I am so sorry about the loss of Greedy.  

Welcome to the forum, hope to see you around the boards.

Greedy does look like Mi Mi twin sister.


----------



## Meowysc (Jan 24, 2005)

Thanks for the greetings.  

MeowMeow is our first kitty. She's fierce to other cats except Greedy. She was Greedy's surrogated mother 14 years ago.

Here's the lady.... 
http://img.photobucket.com/albums/v498/ ... 3_0356.jpg

http://img.photobucket.com/albums/v498/ ... 1_1158.jpg

Although Greedy has left us for more than 4 months, MeowMeow is still very depressed over her. She's seems to have aged very quickly.


----------



## BoscosMum (Apr 29, 2004)

Awe......Here kitty kitty Here kitty kitty kitty. :lol:


----------



## Meowysc (Jan 24, 2005)

> Awe......Here kitty kitty Here kitty kitty kitty. :lol:


And MeowMeow will go : Hiss....Hiss.... (barring her teeth)

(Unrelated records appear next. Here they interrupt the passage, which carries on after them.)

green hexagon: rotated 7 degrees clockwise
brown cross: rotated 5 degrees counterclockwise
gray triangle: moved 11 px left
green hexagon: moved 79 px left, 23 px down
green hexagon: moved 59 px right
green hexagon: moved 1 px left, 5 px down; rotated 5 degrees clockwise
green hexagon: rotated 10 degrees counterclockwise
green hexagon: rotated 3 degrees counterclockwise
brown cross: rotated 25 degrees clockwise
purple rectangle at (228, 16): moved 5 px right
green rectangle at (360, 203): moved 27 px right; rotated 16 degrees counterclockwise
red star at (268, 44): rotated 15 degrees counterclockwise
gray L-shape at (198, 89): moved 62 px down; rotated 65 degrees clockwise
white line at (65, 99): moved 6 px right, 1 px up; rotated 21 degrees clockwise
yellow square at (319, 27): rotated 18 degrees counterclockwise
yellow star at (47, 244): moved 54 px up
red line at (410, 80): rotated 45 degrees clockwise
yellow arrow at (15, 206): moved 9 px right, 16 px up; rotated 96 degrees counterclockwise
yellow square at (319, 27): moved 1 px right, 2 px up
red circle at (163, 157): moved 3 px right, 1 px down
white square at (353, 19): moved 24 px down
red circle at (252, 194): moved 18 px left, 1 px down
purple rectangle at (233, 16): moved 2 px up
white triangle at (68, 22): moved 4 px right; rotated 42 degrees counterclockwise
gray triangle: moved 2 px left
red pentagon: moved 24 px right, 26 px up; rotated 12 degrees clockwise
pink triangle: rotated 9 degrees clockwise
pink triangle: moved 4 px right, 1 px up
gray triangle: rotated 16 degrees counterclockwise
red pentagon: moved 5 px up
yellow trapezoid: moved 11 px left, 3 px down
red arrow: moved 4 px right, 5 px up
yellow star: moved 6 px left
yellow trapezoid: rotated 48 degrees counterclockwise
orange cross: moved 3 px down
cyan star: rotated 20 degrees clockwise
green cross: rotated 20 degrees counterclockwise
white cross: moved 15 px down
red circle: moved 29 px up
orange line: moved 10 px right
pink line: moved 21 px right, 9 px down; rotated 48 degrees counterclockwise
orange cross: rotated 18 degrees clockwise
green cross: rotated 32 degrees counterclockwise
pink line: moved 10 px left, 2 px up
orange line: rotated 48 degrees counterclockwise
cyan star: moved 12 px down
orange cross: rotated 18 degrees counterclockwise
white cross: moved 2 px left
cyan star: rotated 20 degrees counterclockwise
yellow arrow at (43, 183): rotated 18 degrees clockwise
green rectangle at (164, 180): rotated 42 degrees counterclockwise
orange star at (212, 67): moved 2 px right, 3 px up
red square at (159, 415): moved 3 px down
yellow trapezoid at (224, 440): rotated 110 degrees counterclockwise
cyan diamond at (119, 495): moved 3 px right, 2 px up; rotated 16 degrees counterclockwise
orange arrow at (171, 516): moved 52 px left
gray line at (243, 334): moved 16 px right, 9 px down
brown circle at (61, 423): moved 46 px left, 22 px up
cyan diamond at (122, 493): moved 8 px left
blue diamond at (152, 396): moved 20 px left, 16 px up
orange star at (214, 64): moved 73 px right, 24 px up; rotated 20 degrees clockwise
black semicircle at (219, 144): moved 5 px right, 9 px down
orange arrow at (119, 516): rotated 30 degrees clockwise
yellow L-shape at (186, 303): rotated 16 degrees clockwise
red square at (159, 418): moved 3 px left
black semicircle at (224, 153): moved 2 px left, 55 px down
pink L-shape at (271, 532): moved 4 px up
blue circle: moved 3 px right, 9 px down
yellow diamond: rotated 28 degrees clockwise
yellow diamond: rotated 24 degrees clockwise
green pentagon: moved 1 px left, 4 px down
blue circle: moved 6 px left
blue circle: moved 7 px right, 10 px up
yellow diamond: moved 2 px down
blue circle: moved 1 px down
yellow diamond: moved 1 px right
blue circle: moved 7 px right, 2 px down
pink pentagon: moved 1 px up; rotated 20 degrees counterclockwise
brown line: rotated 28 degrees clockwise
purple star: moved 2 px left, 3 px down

While Greedy would say : meow (soft and gently)

Here's Greedy again..

http://img.photobucket.com/albums/v498/ ... 2_0221.jpg

Mi Mi does look like Greedy in her younger days when her coat is not so dark.


----------



## DesnBaby (Apr 18, 2004)

They are so cute!


----------



## EllyMay (Dec 31, 2004)

Welcome! I am sorry to hear of your loss. Greedy was a beautiful cat. MeowMeow is quite charming too.


----------